TASK PROMPT
In the data below, locate each line with the word "Фрезер" and list it.

━━━━━━━━

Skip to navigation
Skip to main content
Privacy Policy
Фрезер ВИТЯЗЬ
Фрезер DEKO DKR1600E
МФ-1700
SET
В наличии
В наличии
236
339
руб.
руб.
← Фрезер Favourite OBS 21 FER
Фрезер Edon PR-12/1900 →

━━━━━━━━

EXERCISE ANSWER
Фрезер ВИТЯЗЬ
Фрезер DEKO DKR1600E
← Фрезер Favourite OBS 21 FER
Фрезер Edon PR-12/1900 →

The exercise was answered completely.